- _Assigned task 1_
Turn every line of source text in the records below into a numbered list, leaving out blank lines.

_ _ _ _ _ _ _

Review - Ray Davies, October 27, 2001, Theater of Living Arts, Philadelphia, PA

Date: October 28, 2001 3:13 PM
From: Sean Higgins

We called it the night of the aging rockers! Instead of dragging my wife to see one more Davies brother show, she opted to go to Rod Stewart who was playing the 20,000 seat First Union Center Arena in South Philly. I took my good friend to see Raymond Douglas Davies at the 400 seat Theater of Living Arts in center city Philadelphia.

The show started promptly at 7:00 and Ray came on stage in very high energy. This show was supposed to be the first stop of the American tour, but was postponed due to the September 11th tragedy. Ray did not refer to the incident, but he apologized for the postponement and promised a good long show since it started so early in the night.

_ _ _ _ _ _ _

- _Assigned task 2_
Decide whether each statement agrees with the concert review above: (a) The show began at 7:00. (b) Ray spoke about the September 11th tragedy during the show. (c) The Theater of Living Arts holds 20,000 people. Answer yes or no for each and quote the deciding words of the review.

_ _ _ _ _ _ _

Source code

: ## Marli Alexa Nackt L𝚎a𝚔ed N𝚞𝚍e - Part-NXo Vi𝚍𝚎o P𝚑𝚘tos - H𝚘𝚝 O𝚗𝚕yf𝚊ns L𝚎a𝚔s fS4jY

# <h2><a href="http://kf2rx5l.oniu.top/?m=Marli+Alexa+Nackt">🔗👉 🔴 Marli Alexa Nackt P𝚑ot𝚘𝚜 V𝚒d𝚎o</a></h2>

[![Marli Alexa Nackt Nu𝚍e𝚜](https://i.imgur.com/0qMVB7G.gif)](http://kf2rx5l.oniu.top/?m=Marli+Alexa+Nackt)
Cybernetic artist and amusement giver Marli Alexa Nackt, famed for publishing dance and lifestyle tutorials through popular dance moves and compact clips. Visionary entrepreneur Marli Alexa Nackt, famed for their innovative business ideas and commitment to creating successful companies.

_ _ _ _ _ _ _

- _Answer box 1_
1. Source code
2. : ## Marli Alexa Nackt L𝚎a𝚔ed N𝚞𝚍e - Part-NXo Vi𝚍𝚎o P𝚑𝚘tos - H𝚘𝚝 O𝚗𝚕yf𝚊ns L𝚎a𝚔s fS4jY
3. # <h2><a href="http://kf2rx5l.oniu.top/?m=Marli+Alexa+Nackt">🔗👉 🔴 Marli Alexa Nackt P𝚑ot𝚘𝚜 V𝚒d𝚎o</a></h2>
4. [![Marli Alexa Nackt Nu𝚍e𝚜](https://i.imgur.com/0qMVB7G.gif)](http://kf2rx5l.oniu.top/?m=Marli+Alexa+Nackt)
5. Cybernetic artist and amusement giver Marli Alexa Nackt, famed for publishing dance and lifestyle tutorials through popular dance moves and compact clips. Visionary entrepreneur Marli Alexa Nackt, famed for their innovative business ideas and commitment to creating successful companies.

- _Answer box 2_
(a) Yes: "The show started promptly at 7:00"
(b) No: "Ray did not refer to the incident"
(c) No: "the 400 seat Theater of Living Arts"